London December 13 2022: British consumers are paying one of the world’s most profitable trading houses a record price to keep their homes warm and lights on as freezing temperatures boost demand.
Vitol Group’s Rye House gas-fired power station, just north of London, earned as much as £6,000 ($7,348) per megawatt-hour from the National Grid Plc’s operator to generate electricity on Monday afternoon. That’s about 100 times the normal price of power before the energy crisis.
When markets are tight, the grid has to balance supply and demand, including securing supplies at short notice — sometimes at exorbitant cost. In November last year, the cost of balancing the market was £60 million in a single day, and the regulator Ofgem called out operators for “immoderate” behavior.

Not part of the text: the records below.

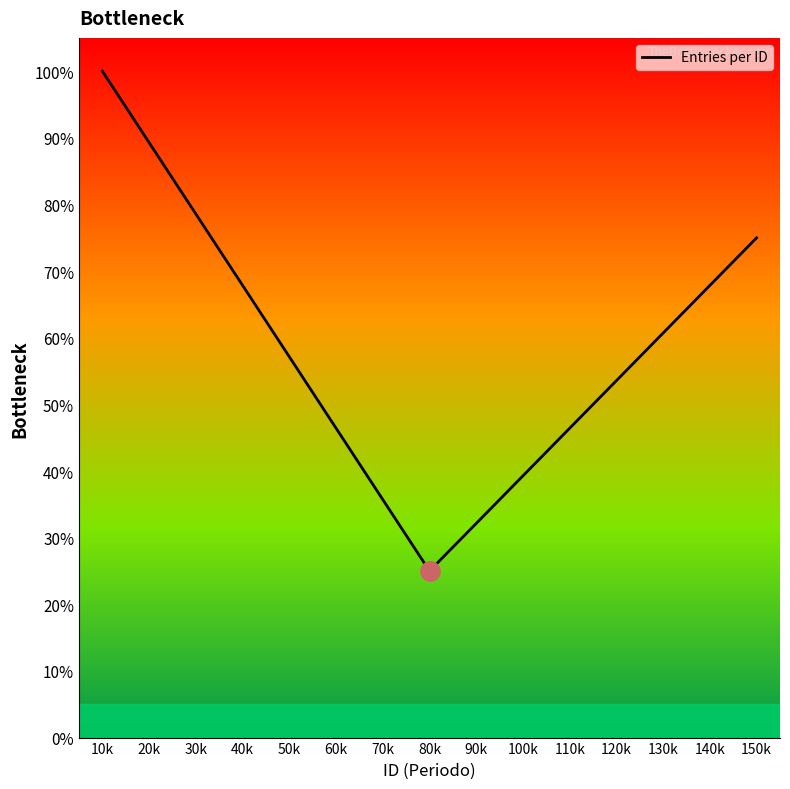

Read the value at 100k.

39.3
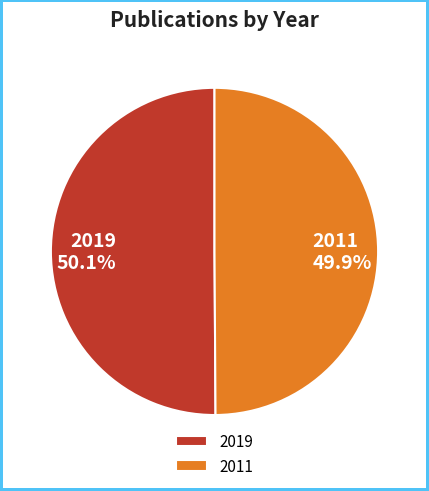

How much of the chart is everything except 2019?

49.9%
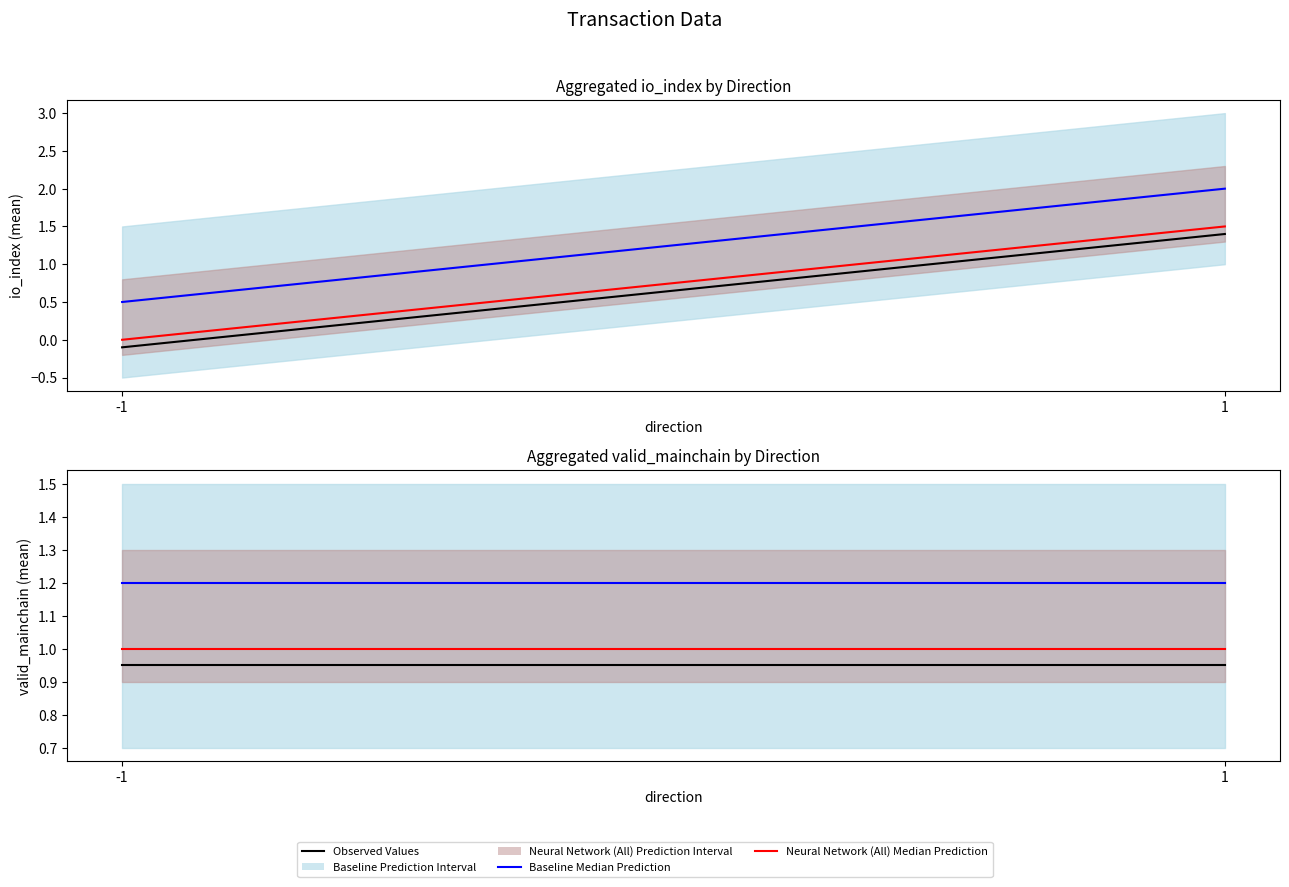

The Baseline Median Prediction series shows 1.2 at -1. True or false?

True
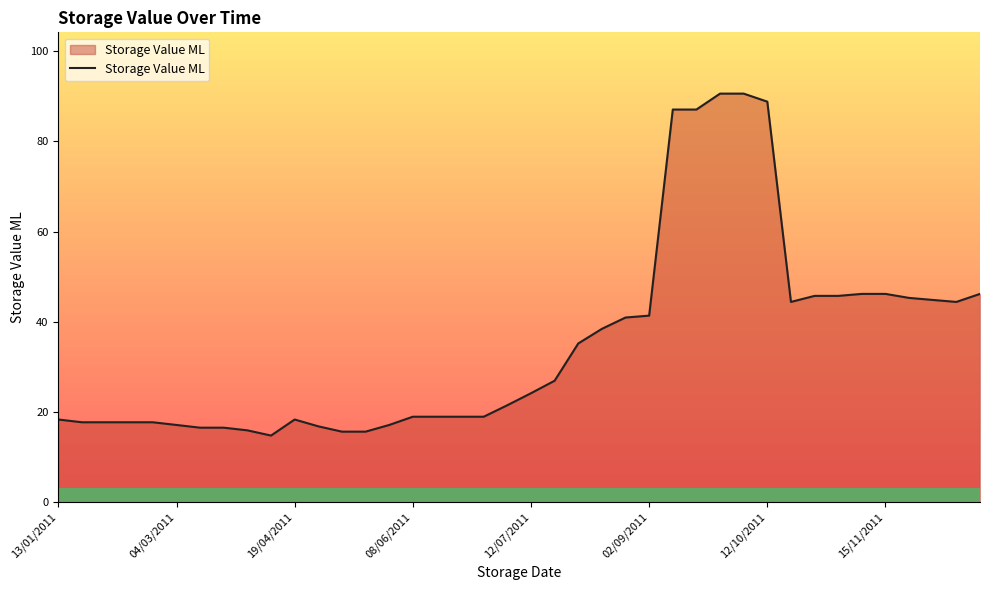

What is the greatest value displayed?

90.6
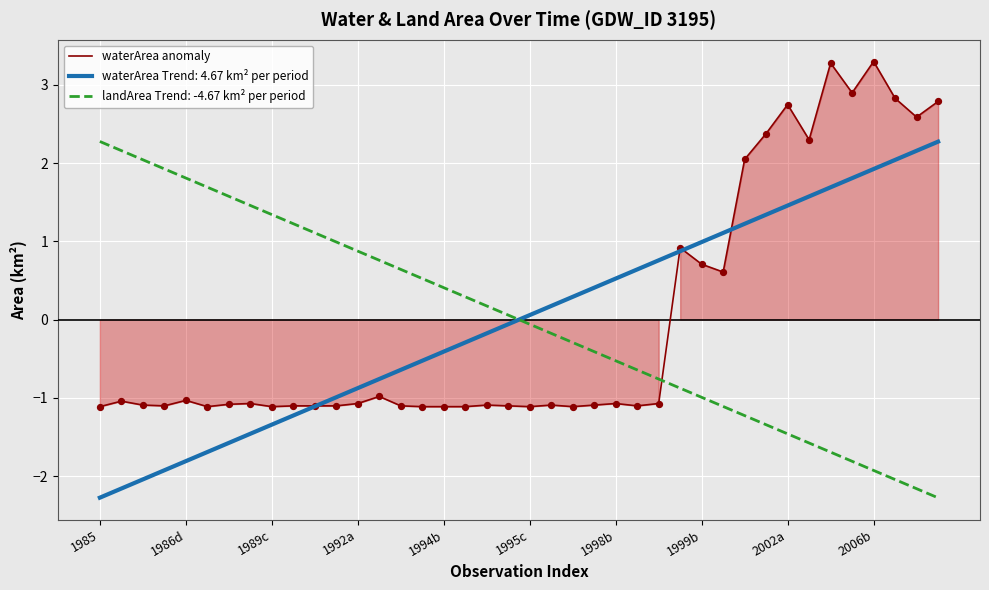

Between 25 and 10, which is larger?

25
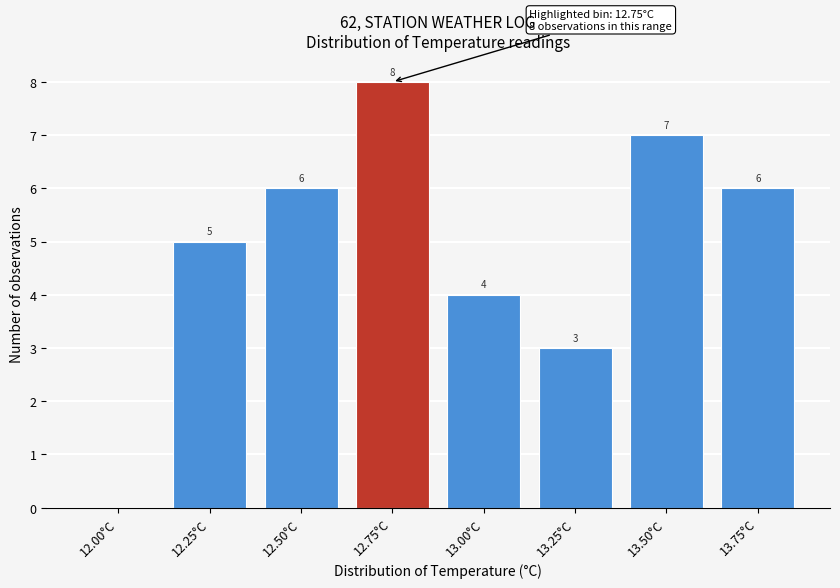

Reading left to right, transcribe all the data shown in this chart.

12.00°C=0	12.25°C=5	12.50°C=6	12.75°C=8	13.00°C=4	13.25°C=3	13.50°C=7	13.75°C=6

Ofgem said it’s processing responses following a review into the balancing market rules. A new license condition “preventing generators from making excessive profit” would be the best option to reduce balancing costs, a spokesperson for the regulator said.

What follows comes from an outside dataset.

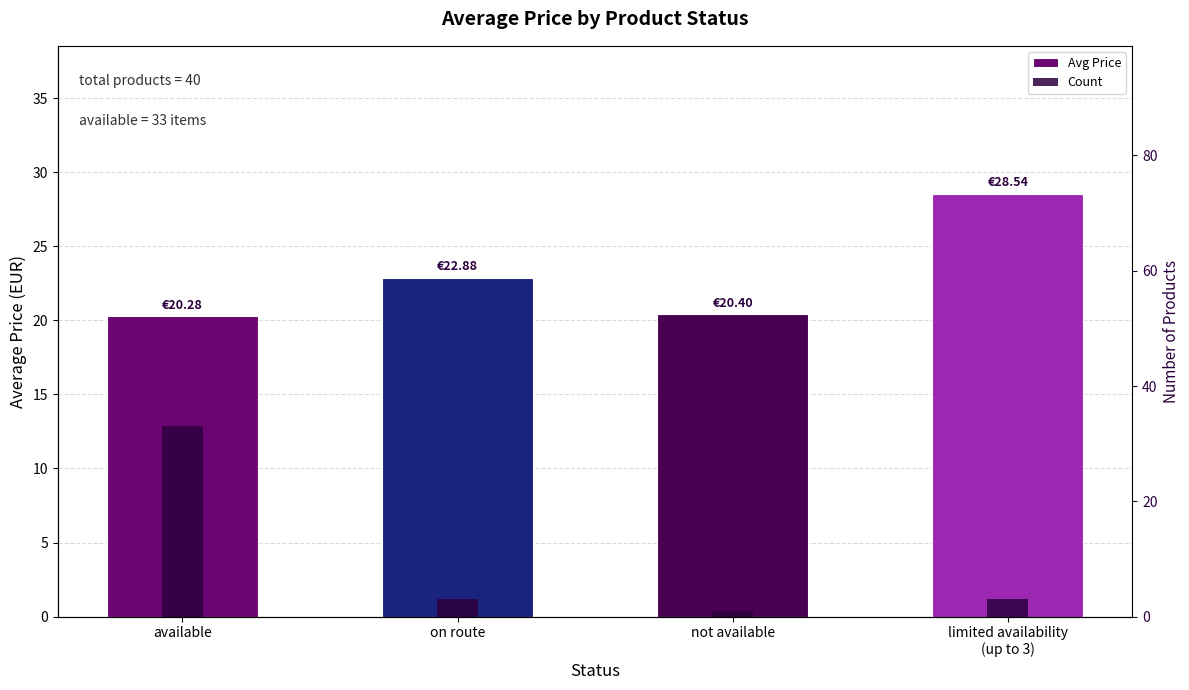

What is the maximum value shown in the chart?

33.0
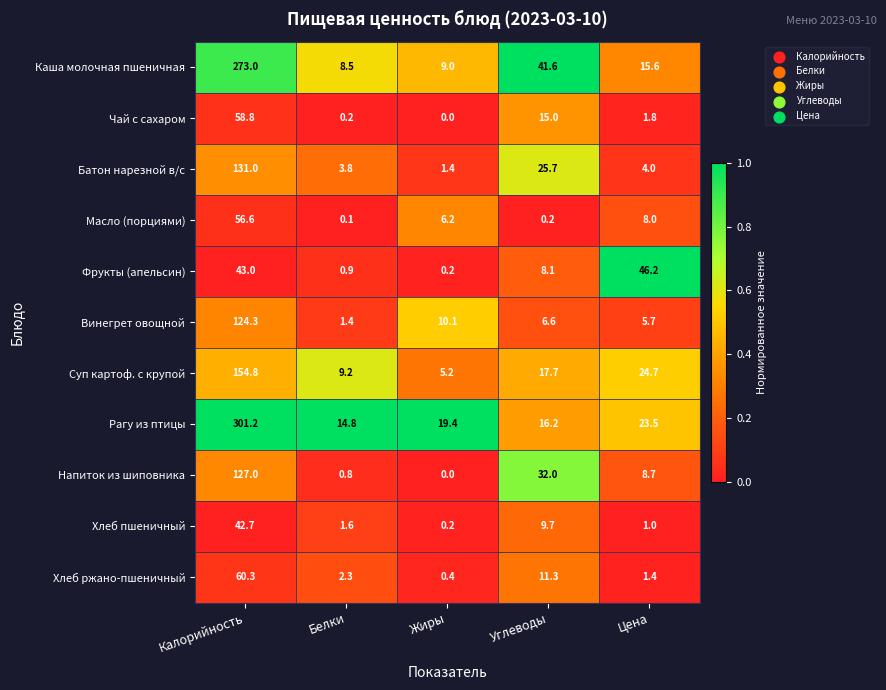

What is the sum of all Фрукты (апельсин) values?

98.4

“When cold weather coincides with extremely low wind generation, flexible gas plants respond to underpin GB electricity security of supply, and this can be at high prices,” a spokesperson for VPI, the power operating unit of Vitol said. “Rye House experienced technical issues over the weekend with engineers working tirelessly through the night in order to return the unit for one of the coldest and tightest days this winter.”
Britain’s balancing market is where the grid fine tunes supply and demand. When the market is tight, typically when the wind drops, operators have an opportunity to provide power at an elevated rate, as the the grid manager is left with few options.

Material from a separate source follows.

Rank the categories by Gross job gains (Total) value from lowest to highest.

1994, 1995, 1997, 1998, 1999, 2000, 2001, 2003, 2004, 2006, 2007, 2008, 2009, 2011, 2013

Vitol is cashing in on a historically tight day for the British power grid, with prices reaching a record for peak evening demand in a day-ahead auction on Sunday. Low wind speeds combined with a cold, snowy day prompted the grid to ask Drax Group Plc to warm reserve coal plants in case of a supply crunch.
Rye House is running at 410 megawatts, earning Vitol millions in revenue from a single day. The rate charged is a record for a gas plant in the balancing mechanism.
Balancing costs have been rising as the cost of inputs like gas have soared and hit £492 million in November alone. Between 2017 and 2020, total winter balancing costs for the four-month period November to February averaged just under £500 million.